La période de la Révolution française et ses suites, jusqu’à l’Empire de Napoléon et même la Restauration monarchique qui s’ensuivit, est l’une des plus obscures de l’histoire de la musique française. On connaît très peu de compositeurs (encore moins de compositrices) qui y sont associés. Dans nos mémoires collectives, après le baroque Rameau, il faut sauter près d’un siècle, dans le Romantisme de Berlioz pour retrouver un artiste qui nous soit familier. Pourtant, sans être un coffre à chef-d’oeuvres majeurs injustement oubliés, cette page troublée de l’histoire française recèle néanmoins de très jolies pépites et quelques artistes qui méritent une certaine estime.

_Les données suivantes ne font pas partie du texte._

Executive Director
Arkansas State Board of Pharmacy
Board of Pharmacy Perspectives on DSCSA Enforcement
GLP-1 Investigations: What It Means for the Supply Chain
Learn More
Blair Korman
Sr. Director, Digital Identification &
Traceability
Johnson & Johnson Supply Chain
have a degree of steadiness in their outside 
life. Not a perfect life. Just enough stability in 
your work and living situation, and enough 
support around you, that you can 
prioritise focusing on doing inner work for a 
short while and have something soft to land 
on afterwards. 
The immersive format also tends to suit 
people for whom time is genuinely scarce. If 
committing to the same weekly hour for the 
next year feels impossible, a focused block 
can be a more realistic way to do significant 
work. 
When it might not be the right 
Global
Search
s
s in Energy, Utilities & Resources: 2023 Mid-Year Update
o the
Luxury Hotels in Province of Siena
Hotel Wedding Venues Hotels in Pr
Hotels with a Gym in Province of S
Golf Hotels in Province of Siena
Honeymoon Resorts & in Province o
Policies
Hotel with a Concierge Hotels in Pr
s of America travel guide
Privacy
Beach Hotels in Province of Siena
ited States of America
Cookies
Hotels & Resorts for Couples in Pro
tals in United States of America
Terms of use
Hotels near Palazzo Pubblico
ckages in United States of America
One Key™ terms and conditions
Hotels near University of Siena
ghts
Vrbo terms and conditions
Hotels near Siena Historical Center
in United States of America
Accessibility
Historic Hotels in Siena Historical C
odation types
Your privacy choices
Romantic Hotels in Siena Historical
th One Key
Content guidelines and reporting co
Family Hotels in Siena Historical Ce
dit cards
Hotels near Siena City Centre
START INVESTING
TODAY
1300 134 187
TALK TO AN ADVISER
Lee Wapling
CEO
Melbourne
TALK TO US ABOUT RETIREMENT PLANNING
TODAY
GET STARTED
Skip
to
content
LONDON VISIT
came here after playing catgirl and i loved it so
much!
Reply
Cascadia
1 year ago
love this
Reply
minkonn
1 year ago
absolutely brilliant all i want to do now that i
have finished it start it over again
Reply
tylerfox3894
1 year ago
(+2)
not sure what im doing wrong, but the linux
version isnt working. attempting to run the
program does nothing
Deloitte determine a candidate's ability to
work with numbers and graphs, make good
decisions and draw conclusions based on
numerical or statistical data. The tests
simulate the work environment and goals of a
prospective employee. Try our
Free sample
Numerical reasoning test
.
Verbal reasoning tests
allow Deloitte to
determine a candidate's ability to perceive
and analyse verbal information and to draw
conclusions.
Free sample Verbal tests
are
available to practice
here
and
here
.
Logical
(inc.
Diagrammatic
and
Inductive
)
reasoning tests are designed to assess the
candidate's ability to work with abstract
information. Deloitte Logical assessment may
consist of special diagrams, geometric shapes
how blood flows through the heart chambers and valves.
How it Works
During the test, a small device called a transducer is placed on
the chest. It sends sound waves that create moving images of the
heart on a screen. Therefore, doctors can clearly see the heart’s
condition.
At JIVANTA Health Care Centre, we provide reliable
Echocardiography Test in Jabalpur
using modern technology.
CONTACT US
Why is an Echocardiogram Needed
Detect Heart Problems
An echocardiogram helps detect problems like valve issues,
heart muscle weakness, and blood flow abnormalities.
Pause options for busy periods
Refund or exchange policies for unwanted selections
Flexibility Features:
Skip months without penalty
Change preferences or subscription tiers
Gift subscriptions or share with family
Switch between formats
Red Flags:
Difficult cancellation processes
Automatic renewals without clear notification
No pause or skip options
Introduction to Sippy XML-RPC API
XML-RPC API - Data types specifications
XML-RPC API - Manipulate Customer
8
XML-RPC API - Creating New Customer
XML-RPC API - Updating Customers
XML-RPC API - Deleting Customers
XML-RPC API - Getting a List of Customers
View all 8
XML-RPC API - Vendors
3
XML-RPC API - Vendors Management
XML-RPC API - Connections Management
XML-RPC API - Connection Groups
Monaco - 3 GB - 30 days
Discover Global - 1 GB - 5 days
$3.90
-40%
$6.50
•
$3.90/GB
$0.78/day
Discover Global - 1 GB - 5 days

L’excellent Mathieu Lussier et ses complices Amanda Keesmaat et Christophe Gauthier pensent que c’est le cas d’Étienne Ozi, un bassoniste considéré comme le plus grand de son époque, mort en 1813. Il a créé près de 20 concertos, de sa plume, au Concert spirituel, en plus de nombreux autres de ses collègues. La méthode de basson qu’il a rédigé et publié en 1803 est la première du genre et aussi complète en français. Il a également été l’un des premiers professeurs du tout nouveau Conservatoire de Paris. Bref, un artiste d’une indéniable importance dont on peut légitimement redécouvrir les compositions avec intérêt.
Ici, le trio basson/violoncelle/clavecin de Lussier/Keesmaat/Gauthier nous propose le cycle des Six grandes sonates pour le basson d’Ozi. On y entend une expression teintée d’élégance et de raffinement discursif. Les lignes mélodiques sont claires et nettes, mais plutôt élaborées. La complexité de la musique d’Ozi ne se retrouve pas dans un contrepoint charnu mais plutôt dans une linéarité souvent étendue.
Rien de révolutionnaire dans ces partitions, mais, franchement, un immense plaisir d’écoute pour chaque mélomane un tantinet curieux. Les interprétations sont précises, senties et convaincantes.
Le programme se termine sur une très amusante sonate contemporaine de François Vallières qui n’a pas pu résister à la tentation d’évoquer un autre ‘’Ozi’’, du 20e siècle : Ozzy Osbourne (Ozzyyyyyyyyyyyyyyyyyyy!!!!!). Sa sonate en trois mouvements évoque autant de bijoux du hard-rockeur britannique, avec des titres comme Sinistre « Diary of a Madman »; Passacaille, Solennel : « Mr. Crowley » et Allegro : « Crazy train ». Délectable et irrésistiblement ludique. Avouez que vous aussi vous aviez fait le rapprochement!
Un très bel album de trésors cachés, joué et enregistré avec le plus grand soin.